- [Given entries]:
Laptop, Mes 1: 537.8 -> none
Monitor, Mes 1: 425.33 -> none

* * *

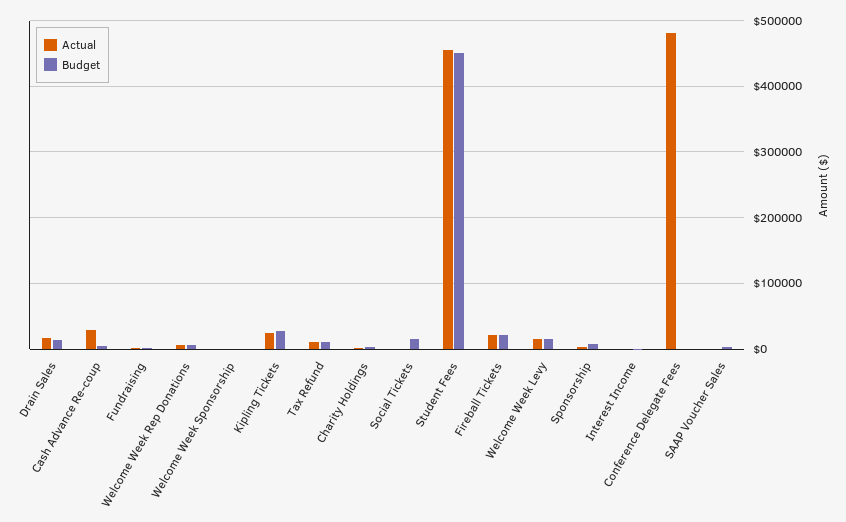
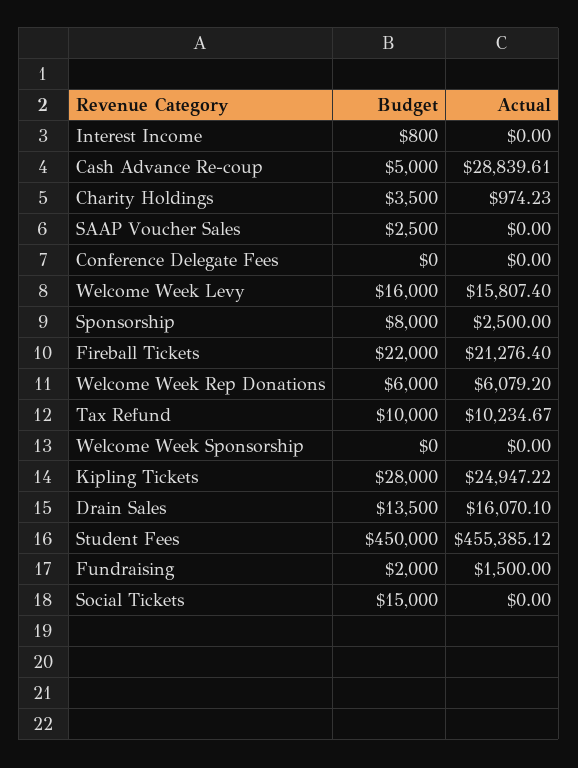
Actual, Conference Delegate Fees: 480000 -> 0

==

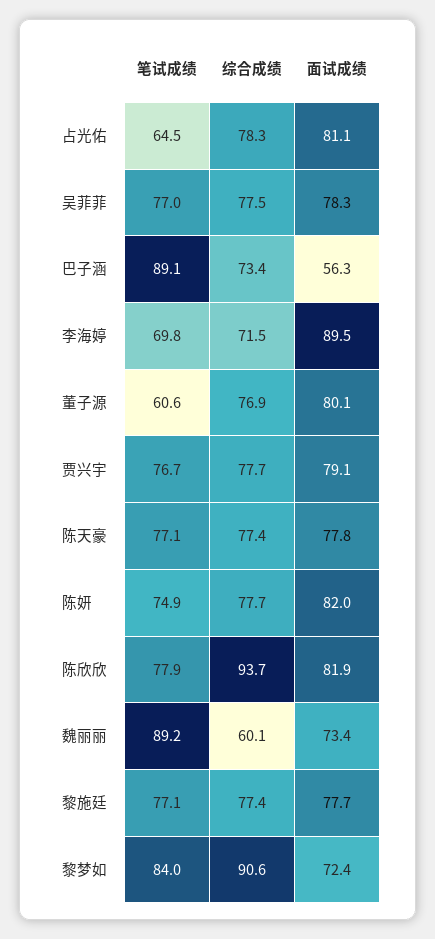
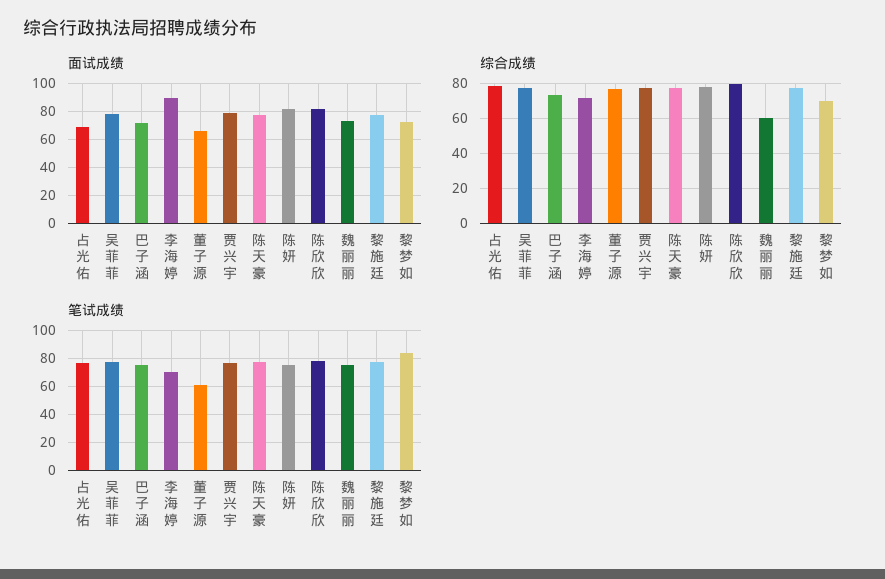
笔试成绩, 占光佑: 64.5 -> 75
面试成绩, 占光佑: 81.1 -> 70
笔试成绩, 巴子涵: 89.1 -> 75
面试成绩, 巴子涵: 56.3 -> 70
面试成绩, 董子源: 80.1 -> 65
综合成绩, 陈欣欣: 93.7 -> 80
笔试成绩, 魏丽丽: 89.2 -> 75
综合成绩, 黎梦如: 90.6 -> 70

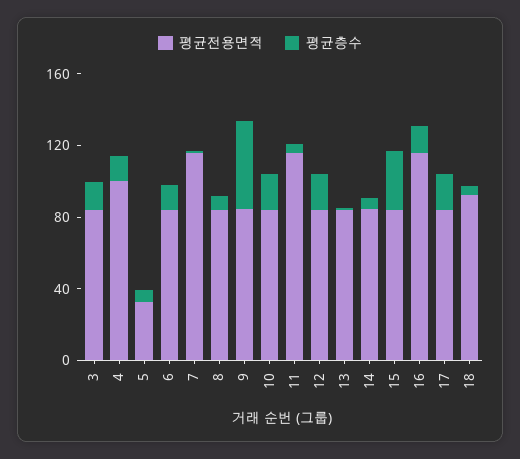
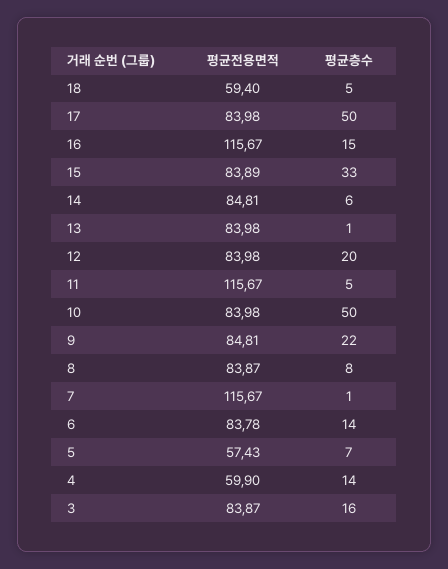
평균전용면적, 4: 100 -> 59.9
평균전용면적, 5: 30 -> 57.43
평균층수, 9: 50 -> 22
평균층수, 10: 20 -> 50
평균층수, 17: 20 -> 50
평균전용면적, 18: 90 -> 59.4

- [What to do]: Using the listing above, return all lines where the word "笔试成绩" occurs.

- [Result for this task]:
笔试成绩, 占光佑: 64.5 -> 75
笔试成绩, 巴子涵: 89.1 -> 75
笔试成绩, 魏丽丽: 89.2 -> 75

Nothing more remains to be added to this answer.